Nella parashà è scritto che Yitrò venne a sapere di “tutto quello che Dio aveva fatto a Moshè e a Israele, perché il Signore aveva fatto uscire Israele dall’Egitto” (Shemòt, 18:1). Yitrò venne a raggiungere Moshè nell’accampamento degli israeliti nel deserto. “Yitrò gioì per tutto il bene che il Signore aveva fatto ad Israele salvandolo dalla mano degli egiziani. E Yitrò disse: Benedetto sia il Signore che vi ha salvato dalle mani degli egiziani e del faraone, che ha sottratto il popolo dal dominio dell’Egitto” (ibid., 9-10).
Riguardo a quello che disse Yitrò, nel trattato Sanhedrin (94a) è detto: “Fu insegnato a nome di rabbi Pappeyas: È una vergogna per Moshè e per i seicentomila uomini adulti dei figli d’Israele che egli condusse fuori dall’Egitto, che non dissero: Benedetto, finché non venne Yitrò e disse: Benedetto il Signore”.

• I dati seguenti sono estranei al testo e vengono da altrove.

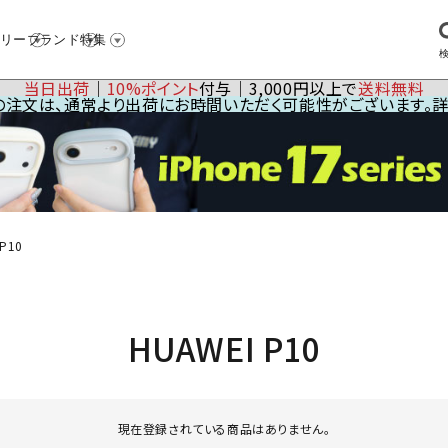
リー
ブランド
特集
当日出荷
│
10%ポイント
付与│3,000円以上で
送料無料
23の注文は、通常より出荷にお時間いただく可能性がございます。
P10
HUAWEI P10
現在登録されている商品はありません。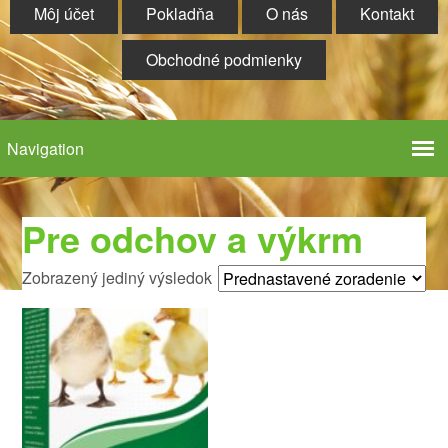
Môj účet
Pokladňa
O nás
Kontakt
Obchodné podmienky
Pre odchov a výkrm
Zobrazený jediný výsledok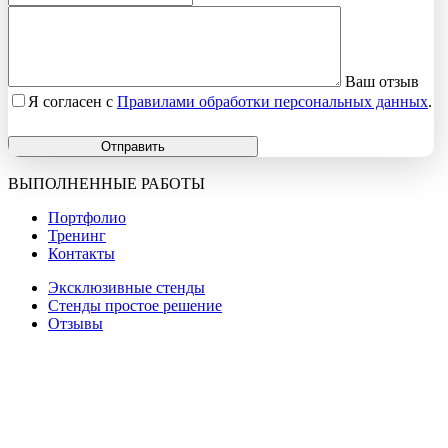
Ваш отзыв
Я согласен с
Правилами обработки персональных данных
.
Отправить
ВЫПОЛНЕННЫЕ РАБОТЫ
Портфолио
Тренинг
Контакты
Эксклюзивные стенды
Стенды простое решение
Отзывы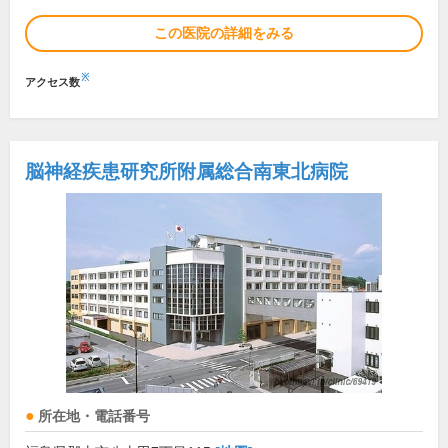
この医院の詳細をみる
※
アクセス数
脳神経疾患研究所附属総合南東北病院
所在地・電話番号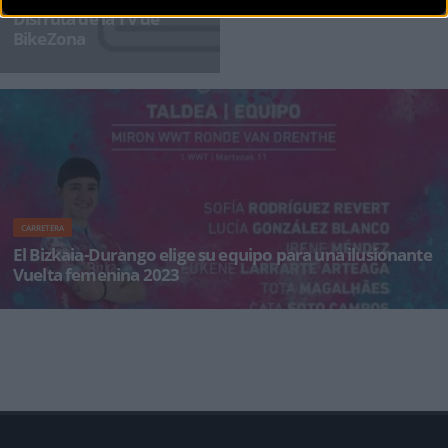
Disfruta de la TV de
BikeZona
¡Alégrate el día con BikeZonaTV!
CARRETERA
El Bizkaia-Durango elige su equipo para una ilusionante
Vuelta femenina 2023
Bizkaia-Durango estará presente a partir de este lunes, 1 de mayo, en la primera edición de
La Vuelta feme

R. Eli Mansour, uno dei noti rabbini della comunità ebraica siriana di Brooklyn, nel numero di febbraio della rivista Community, chiede quale sia il motivo di questa critica. Questa critica appare infondata alla luce del fatto che i figli d’Israele intonarono la bellissima Cantica del Mare. Qual è il motivo della critica per non aver benedetto il Signore per essere stati salvati?
La risposta, afferma r. Mansour, la si può trarre da un scritto di r. Yitzchak Zeev Soloveitchik (Belarus, 1886-1959, Gerusalemme), che fu rav della città di Brisk (Brest Litovsk), sulla birkàt ha-gomèl, la benedizione che si recita quando si è liberati dalla prigionia, si torna salvi da un viaggio in mare o attraverso il deserto o si guarisce da una malattia. R. Soloveitchik afferma che Yitrò quando disse: “Benedetto il Signore che vi ha salvato” soddisfò l’obbligo di dire la birkàt ha-gomèl.

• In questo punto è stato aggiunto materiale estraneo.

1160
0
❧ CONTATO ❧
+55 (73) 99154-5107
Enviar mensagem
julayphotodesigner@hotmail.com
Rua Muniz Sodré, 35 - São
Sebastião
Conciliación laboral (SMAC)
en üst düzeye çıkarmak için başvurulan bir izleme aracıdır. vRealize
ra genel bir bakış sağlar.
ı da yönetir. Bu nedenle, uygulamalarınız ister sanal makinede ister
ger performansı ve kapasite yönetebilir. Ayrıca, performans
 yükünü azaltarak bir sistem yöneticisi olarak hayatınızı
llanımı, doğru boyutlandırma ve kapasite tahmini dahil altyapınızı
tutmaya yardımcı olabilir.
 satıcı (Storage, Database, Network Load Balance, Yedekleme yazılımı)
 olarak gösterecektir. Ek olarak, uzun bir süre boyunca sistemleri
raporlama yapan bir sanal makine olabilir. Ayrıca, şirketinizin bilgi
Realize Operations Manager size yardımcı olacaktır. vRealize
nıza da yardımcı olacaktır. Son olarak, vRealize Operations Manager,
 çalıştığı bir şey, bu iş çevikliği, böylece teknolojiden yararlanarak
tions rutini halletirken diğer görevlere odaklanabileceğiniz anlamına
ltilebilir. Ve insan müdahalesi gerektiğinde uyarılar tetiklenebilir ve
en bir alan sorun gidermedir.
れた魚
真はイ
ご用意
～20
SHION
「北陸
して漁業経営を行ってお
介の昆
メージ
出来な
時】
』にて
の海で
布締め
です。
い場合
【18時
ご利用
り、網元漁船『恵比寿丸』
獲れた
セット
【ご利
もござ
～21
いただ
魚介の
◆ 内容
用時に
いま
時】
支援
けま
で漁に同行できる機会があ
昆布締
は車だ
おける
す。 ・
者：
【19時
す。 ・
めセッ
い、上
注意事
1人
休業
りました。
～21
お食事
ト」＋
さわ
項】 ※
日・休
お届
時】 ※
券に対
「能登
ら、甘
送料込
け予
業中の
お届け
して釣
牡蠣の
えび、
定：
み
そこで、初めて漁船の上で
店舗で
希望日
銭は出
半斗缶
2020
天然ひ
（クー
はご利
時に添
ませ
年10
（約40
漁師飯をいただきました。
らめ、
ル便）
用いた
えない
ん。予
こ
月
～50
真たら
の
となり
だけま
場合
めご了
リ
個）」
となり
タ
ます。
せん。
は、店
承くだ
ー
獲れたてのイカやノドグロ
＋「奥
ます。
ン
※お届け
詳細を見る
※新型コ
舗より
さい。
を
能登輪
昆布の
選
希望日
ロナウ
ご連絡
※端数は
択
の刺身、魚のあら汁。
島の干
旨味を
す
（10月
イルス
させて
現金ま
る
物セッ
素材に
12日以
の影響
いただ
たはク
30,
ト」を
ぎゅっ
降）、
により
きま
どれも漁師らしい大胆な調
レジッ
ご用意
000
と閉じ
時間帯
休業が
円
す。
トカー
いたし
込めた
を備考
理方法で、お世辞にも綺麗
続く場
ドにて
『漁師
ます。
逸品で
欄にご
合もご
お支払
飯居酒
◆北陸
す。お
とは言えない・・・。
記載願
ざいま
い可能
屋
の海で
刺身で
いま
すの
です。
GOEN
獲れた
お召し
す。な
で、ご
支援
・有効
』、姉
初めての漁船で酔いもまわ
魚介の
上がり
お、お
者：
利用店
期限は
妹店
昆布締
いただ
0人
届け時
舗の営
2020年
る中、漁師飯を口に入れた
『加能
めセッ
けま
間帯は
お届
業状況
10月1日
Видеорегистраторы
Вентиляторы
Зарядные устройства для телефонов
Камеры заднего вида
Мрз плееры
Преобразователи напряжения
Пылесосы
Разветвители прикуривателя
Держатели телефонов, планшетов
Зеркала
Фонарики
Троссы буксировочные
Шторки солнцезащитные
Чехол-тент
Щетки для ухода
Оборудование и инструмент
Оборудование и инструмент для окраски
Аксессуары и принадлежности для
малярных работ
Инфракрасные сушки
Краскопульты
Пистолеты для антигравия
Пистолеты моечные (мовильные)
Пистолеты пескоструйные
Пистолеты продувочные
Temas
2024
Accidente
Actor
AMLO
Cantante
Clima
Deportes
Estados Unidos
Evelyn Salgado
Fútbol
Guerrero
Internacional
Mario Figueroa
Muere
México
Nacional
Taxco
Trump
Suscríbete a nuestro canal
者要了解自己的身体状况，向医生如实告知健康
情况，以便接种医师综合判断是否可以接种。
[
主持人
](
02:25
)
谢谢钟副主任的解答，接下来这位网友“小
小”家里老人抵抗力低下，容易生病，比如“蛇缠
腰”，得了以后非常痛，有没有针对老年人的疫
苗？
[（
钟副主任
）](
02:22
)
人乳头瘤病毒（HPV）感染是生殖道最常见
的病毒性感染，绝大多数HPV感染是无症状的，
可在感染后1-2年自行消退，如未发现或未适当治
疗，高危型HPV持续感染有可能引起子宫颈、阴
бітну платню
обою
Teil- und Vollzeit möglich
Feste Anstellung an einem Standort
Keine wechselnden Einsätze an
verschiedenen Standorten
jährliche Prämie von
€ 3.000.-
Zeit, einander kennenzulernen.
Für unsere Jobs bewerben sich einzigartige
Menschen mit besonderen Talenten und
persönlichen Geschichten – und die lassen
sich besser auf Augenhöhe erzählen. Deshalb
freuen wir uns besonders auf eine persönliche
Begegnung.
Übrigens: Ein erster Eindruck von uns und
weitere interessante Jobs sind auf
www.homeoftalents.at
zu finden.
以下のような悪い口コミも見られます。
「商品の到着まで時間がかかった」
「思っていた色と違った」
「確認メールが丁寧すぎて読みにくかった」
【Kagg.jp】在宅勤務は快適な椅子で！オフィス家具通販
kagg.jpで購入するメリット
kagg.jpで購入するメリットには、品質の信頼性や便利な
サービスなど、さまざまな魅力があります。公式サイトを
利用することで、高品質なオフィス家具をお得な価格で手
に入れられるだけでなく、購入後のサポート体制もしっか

Infatti r. Yosef Caro (Toledo, 1488-1575, Safed) nello Shulchàn ‘Arùkh (O.C., 219:4) scrive che una persona che deve dire la birkàt ha-gomèl può soddisfare il suo obbligo quando un’altra persona dice per lui “Benedetto tu Signore, Dio nostro, Re del mondo che benefica (in ebraico “hagomèl”) coloro che Gli sono debitori (in ebraico “chayavìm”), che ti ha recato ogni beneficio” e lui risponde “Amen”.

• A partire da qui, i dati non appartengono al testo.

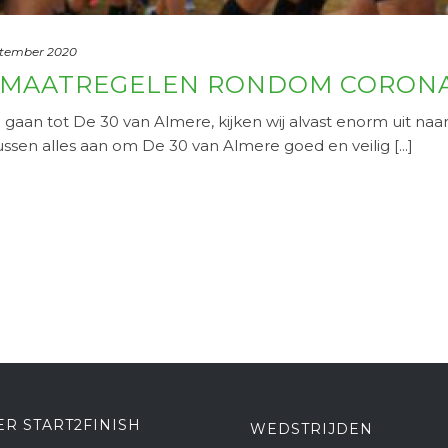
ptember 2020
: MAATREGELEN RONDOM CORON
gaan tot De 30 van Almere, kijken wij alvast enorm uit na
ssen alles aan om De 30 van Almere goed en veilig [...]
ER START2FINISH
WEDSTRIJDEN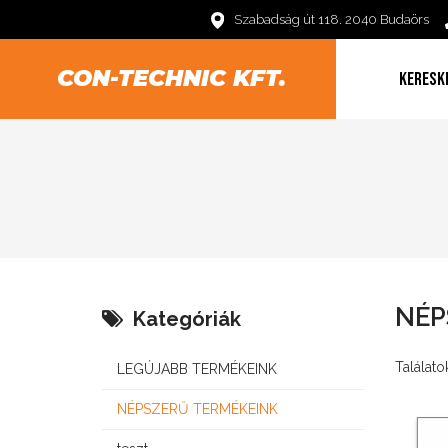
Szabadság út 118. 2040 Budaörs
CON-TECHNIC KFT.
KERESK
NÉP
Kategóriák
Találatok
LEGÚJABB TERMÉKEINK
NÉPSZERŰ TERMÉKEINK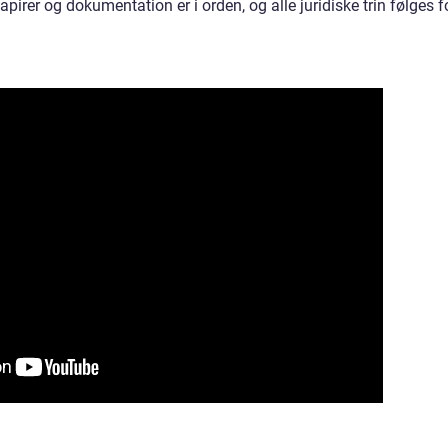
apirer og dokumentation er i orden, og alle juridiske trin følges f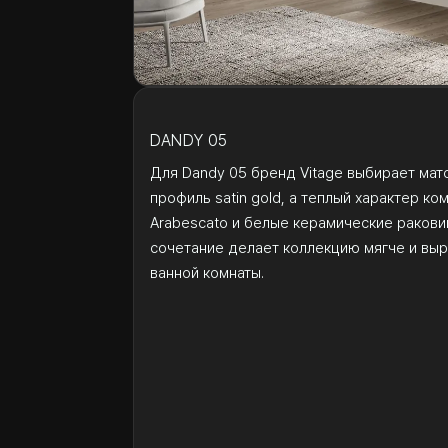
DANDY 05
Для Dandy 05 бренд Vitage выбирает мато
профиль satin gold, а теплый характер к
Arabescato и белые керамические ракови
сочетание делает коллекцию мягче и выр
ванной комнаты.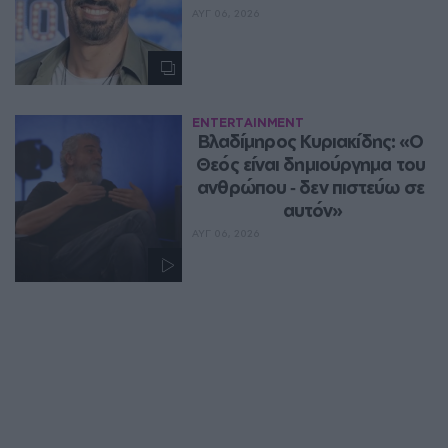
ΑΥΓ 06, 2026
ENTERTAINMENT
Βλαδίμηρος Κυριακίδης: «Ο 
Θεός είναι δημιούργημα του 
ανθρώπου ‑ δεν πιστεύω σε 
αυτόν»
ΑΥΓ 06, 2026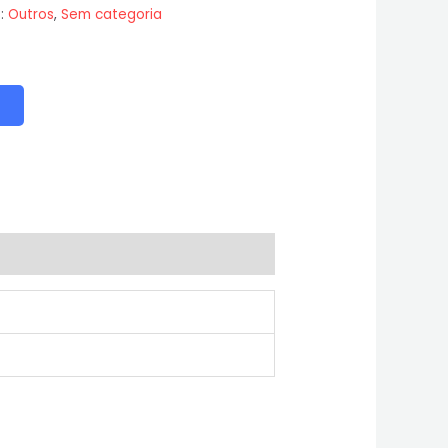
s:
Outros
,
Sem categoria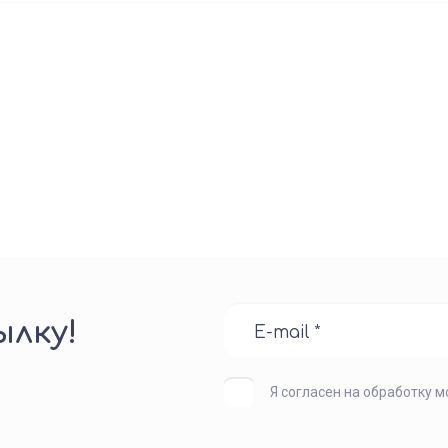
лку!
Я согласен на обработку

I maestri nel Talmud criticano i figli d’Israele per non aver recitato questa benedizione, dicendo “che ci ha recato ogni beneficio”, prima di Yitrò.
R. Mansour aggiunge che r. David Segal (Ludmir in Volhynia, 1586-1667, Lemberg ora Lviv) autore del commento Turè Zahàv allo Shulchàn ‘Arùkh, fa notare che al fine di poter recitare la birkat ha-gomel per un altro, chi la recita deve provare il senso di gioia e sollievo dell’altra persona. E questo era il senso di gioia che sentì Yitrò quando nela Torà è scritto “Vayichàd Yitrò”, e Yitrò gioì. Egli gioì sentitamente come se fosse stato lui a ricevere tutto questo bene. Incidentalmente, nel siddùr tefillà della comunità di Milano, la birkàt hagomèl viene tradotta così: “Benedetto tu o Signore […] che benefichi anche quelli che sono colpevoli, e che a me pure recasti grandi benefici”. Le parole “sono colpevoli” contraddicono il significato dell’antico uso (minhàg) italiano. Infatti R. Yeshayahu Bassan (Verona, 1673-1739, Reggio Emilia) in un suo responso (n.5) pubblicato nell’opera Lachmè Todà, scrive che la parola “chayavìm” ha un doppio significato, e in questa benedizione, la birkàt hagomèl, va tradotta con “sono debitori” e non con “sono colpevoli”. E anche un minore che non ha raggiunto l’età delle mitzvòt (dodici anni per le ragazzi e tredici per i ragazzi), la può recitare perché dicendo “chayavìm” non intende nessuna colpevolezza nei confronti dei genitori (perché fino all’età delle mitzvòt non si viene puniti per le proprie trasgressioni e sono i genitori che sono responsabili per i figli minori), ma solo che siamo tutti debitori all’Eterno per quello che ci dà.